Estratto della pagina:
Poletti si scusa ma è a rischio. Ritorna l’ipotesi dimissioni

Tanti saluti al ministro del Lavoro Giuliano Poletti? La gaffe sui ragazzi all’estero potrebbe costargli carissima, seppur a scoppio ritardato. Secondo alcune indiscrezioni rilanciate da Il Giornale, a Palazzo si starebbe pensando di privarlo della poltrona di ministro: al suo posto, in pole position, ci sarebbe Tommaso Nannicini, già sottosegretario alla presidenza del Consiglio nel governo Renzi, non riconfermato, e ora in prima linea nella stesura del programma economico del Pd.

La figura di Nannicini, inoltre, sarebbe gradita anche ai sindacati, che per le più importanti vertenze, da tempo, si rivolgono a lui.

Obiettivo: Prosegui l'articolo sul ministro Poletti a partire dall'ultima frase riportata.

Estratti dei dati:
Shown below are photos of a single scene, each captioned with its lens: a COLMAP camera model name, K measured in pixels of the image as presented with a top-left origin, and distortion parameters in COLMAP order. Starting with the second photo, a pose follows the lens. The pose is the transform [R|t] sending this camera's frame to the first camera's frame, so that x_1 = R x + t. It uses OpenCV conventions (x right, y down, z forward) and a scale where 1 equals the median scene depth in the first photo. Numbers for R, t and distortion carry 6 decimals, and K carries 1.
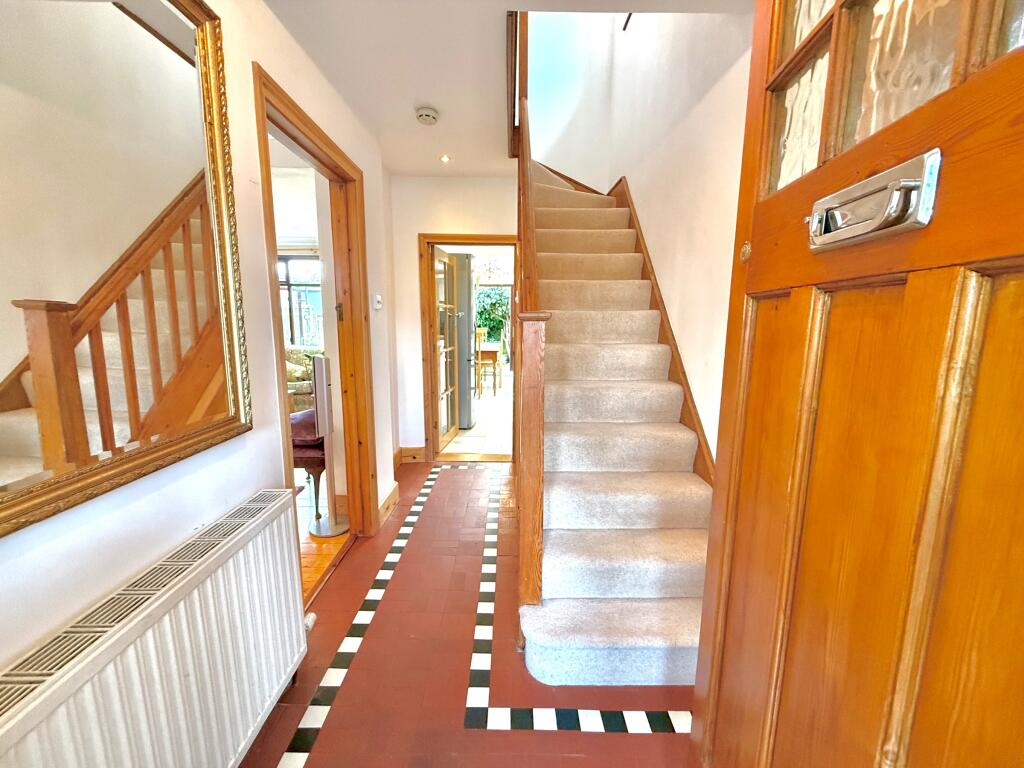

* * *

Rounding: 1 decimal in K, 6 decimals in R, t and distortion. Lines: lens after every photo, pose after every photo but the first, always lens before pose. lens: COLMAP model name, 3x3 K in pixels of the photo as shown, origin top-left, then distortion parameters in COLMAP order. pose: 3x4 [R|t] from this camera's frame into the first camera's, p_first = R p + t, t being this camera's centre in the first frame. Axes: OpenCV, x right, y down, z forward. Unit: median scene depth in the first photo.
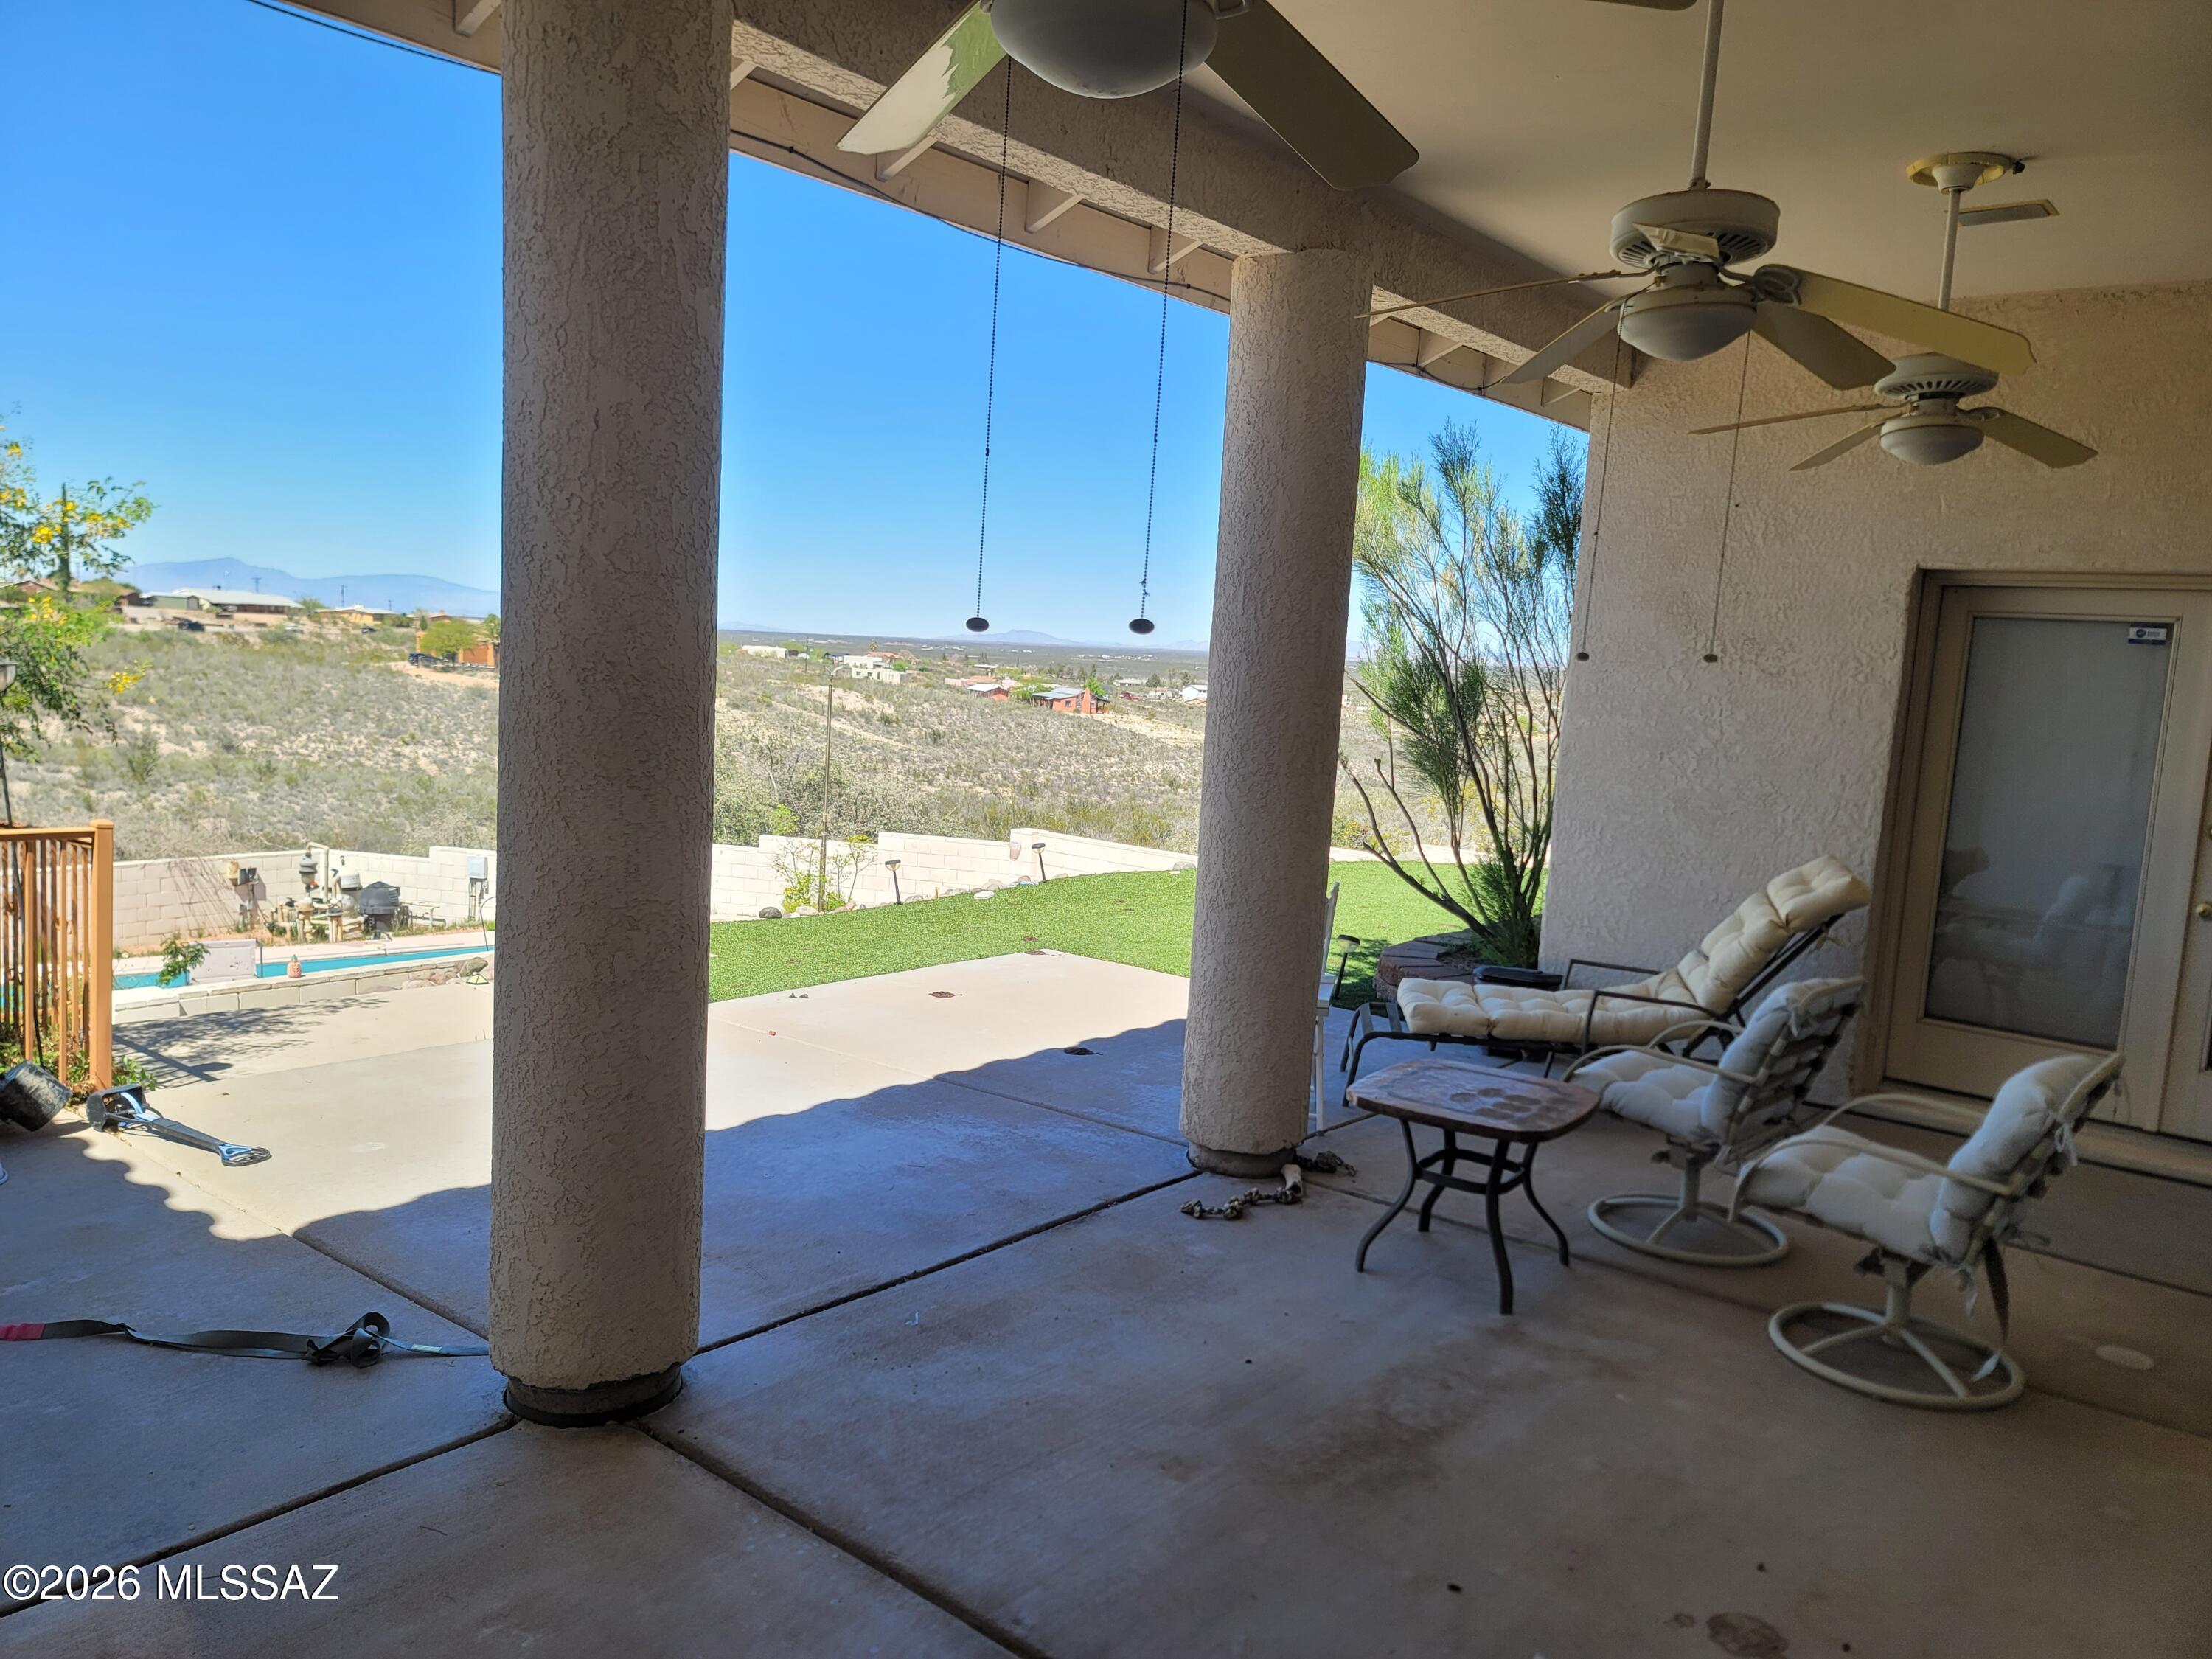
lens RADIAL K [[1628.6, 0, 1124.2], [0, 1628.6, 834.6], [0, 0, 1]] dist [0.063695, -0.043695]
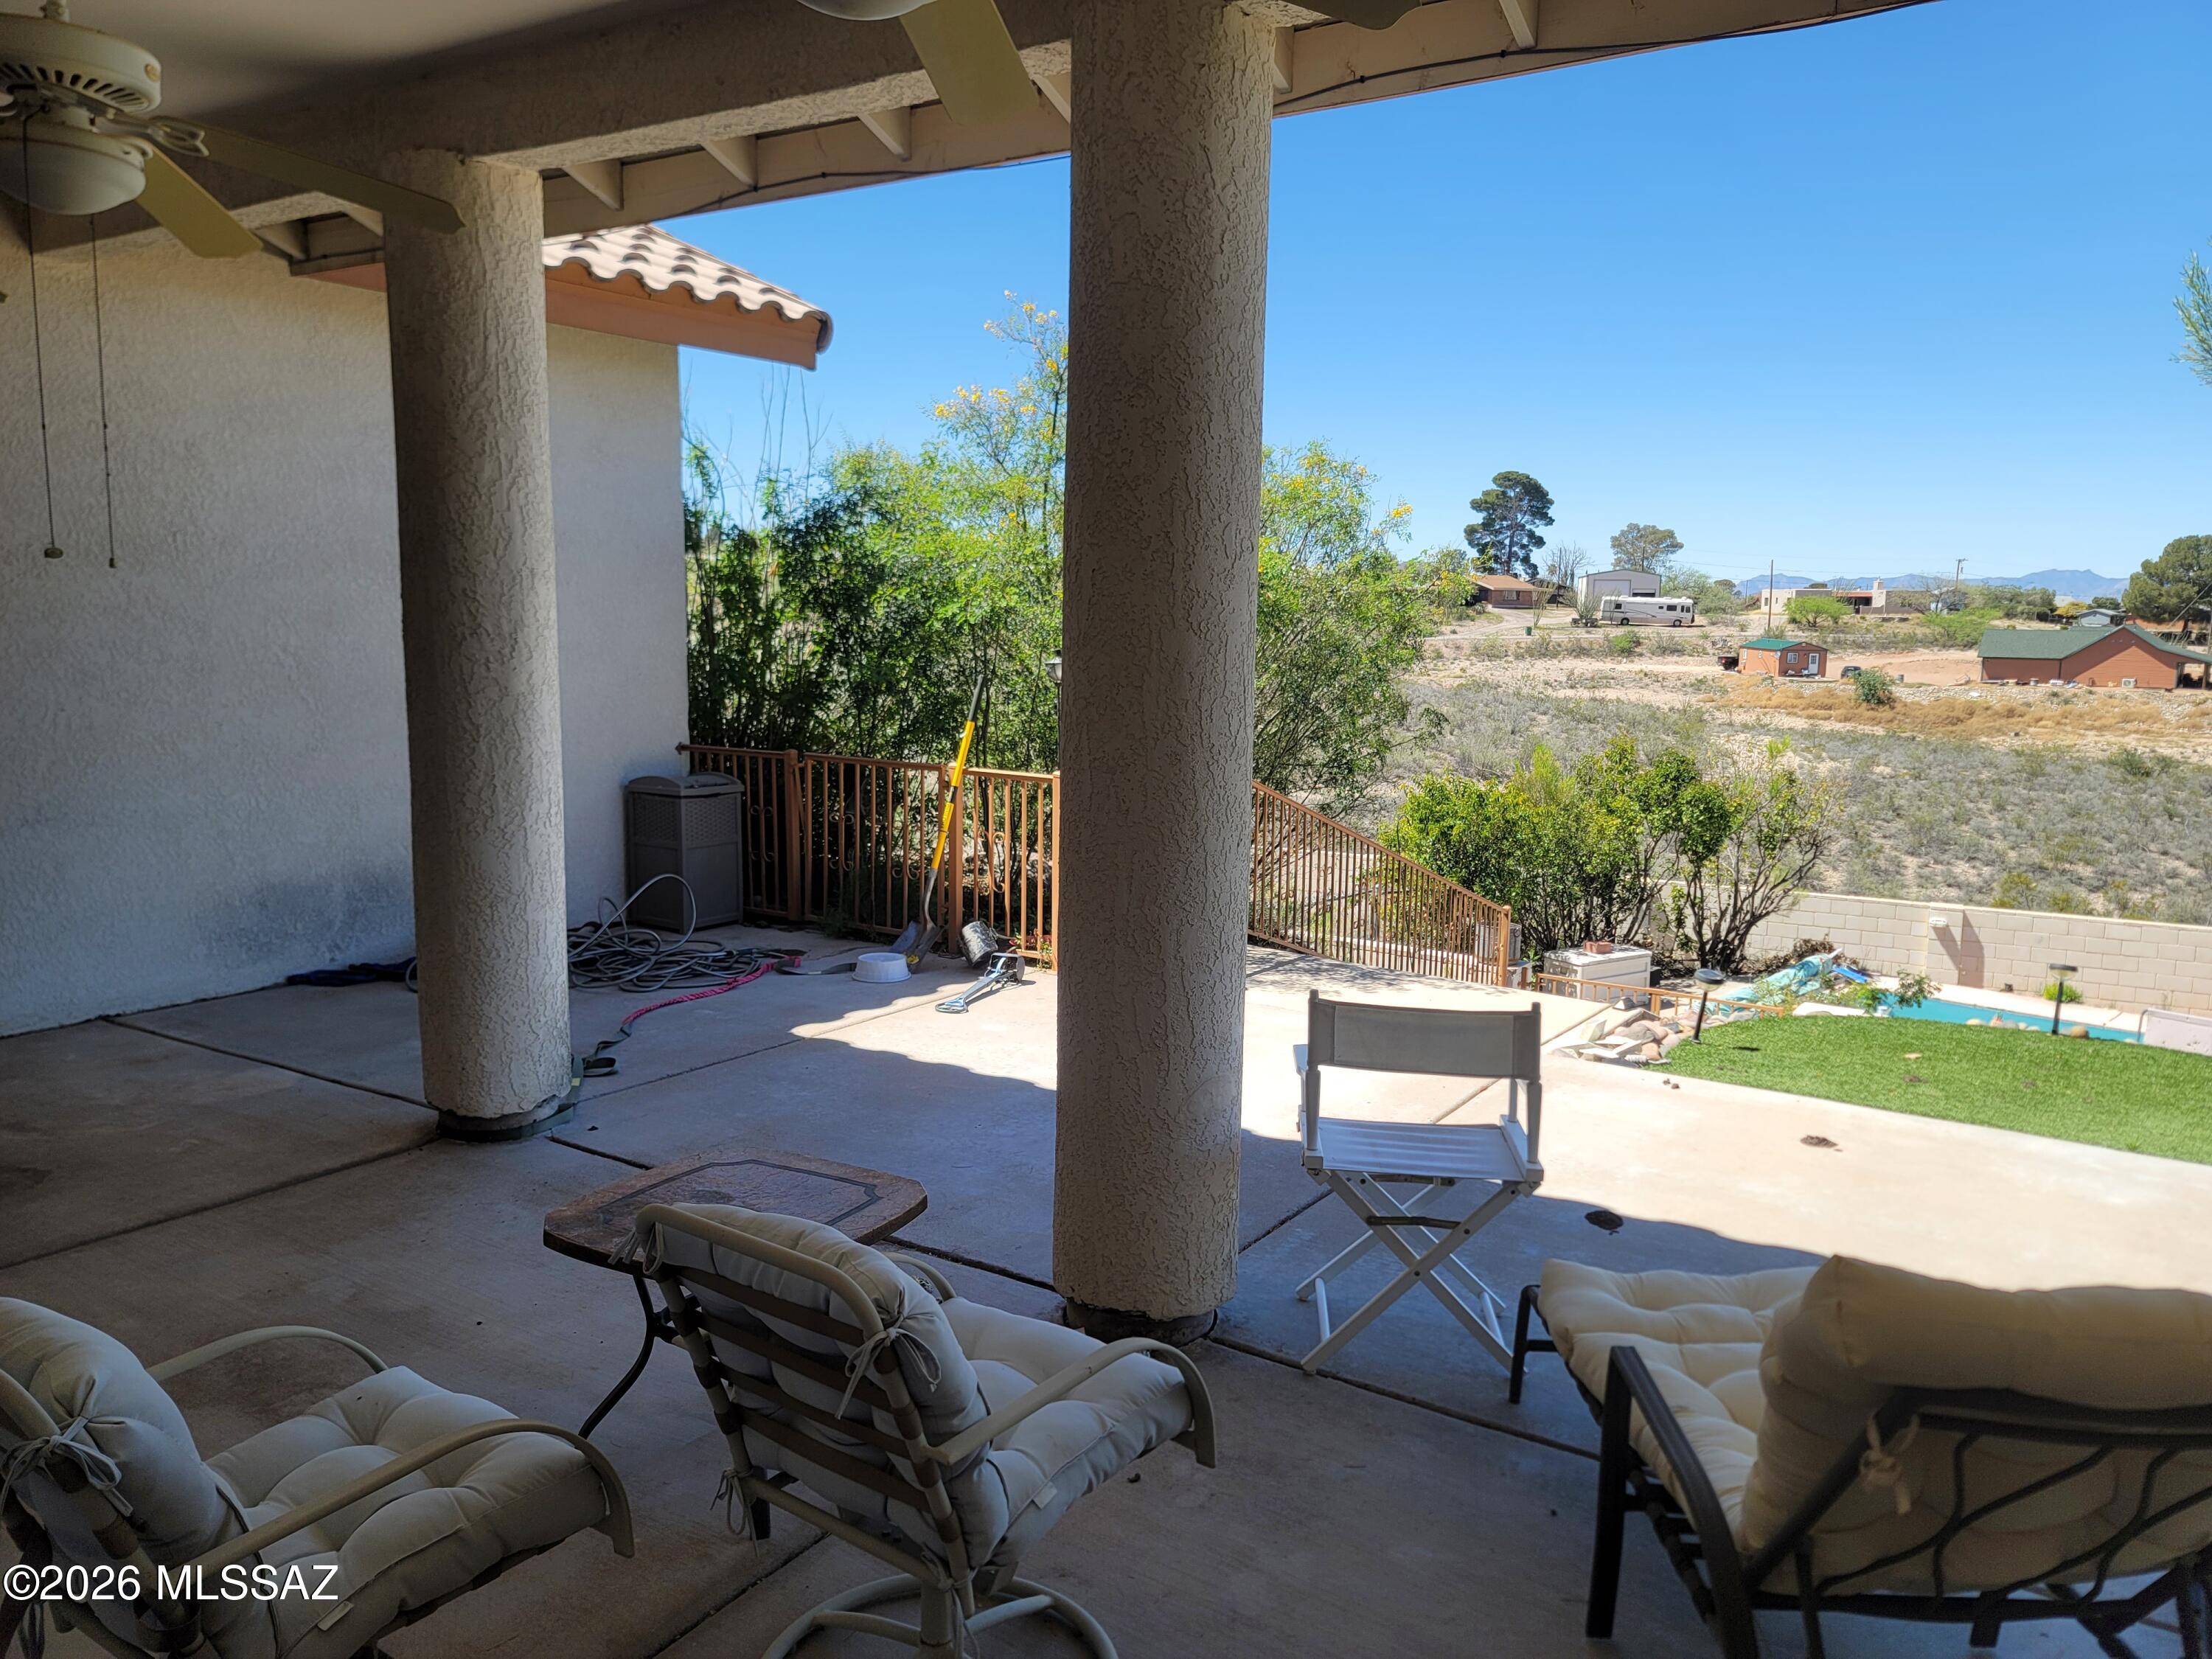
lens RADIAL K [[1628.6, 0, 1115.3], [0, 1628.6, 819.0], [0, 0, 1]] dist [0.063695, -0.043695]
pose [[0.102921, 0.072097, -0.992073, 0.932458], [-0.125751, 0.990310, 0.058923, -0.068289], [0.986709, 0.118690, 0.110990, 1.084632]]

Risposta:
Questo quanto si legge su Il Giornale:

Per ora il Pd lo blinda con le parole del capogruppo Ettore Rosato: «No», risponde secco a chi gli chiede se il ministro sia pronto a un passo indietro. E pure il vicepresidente del Pd Lorenzo Guerini esclude le dimissioni: «Assolutamente no». Tuttavia nel Palazzo si mormora che Poletti potrebbe lasciare a favore di Tommaso Nannicini, già sottosegretario alla presidenza del Consiglio nel governo Renzi, non riconfermato, e ora impegnato alla stesura del programma economico del Pd. La sua figura piacerebbe anche ai sindacati che di fatto si sono sempre interfacciati con lui per le più importanti vertenze sul tavolo.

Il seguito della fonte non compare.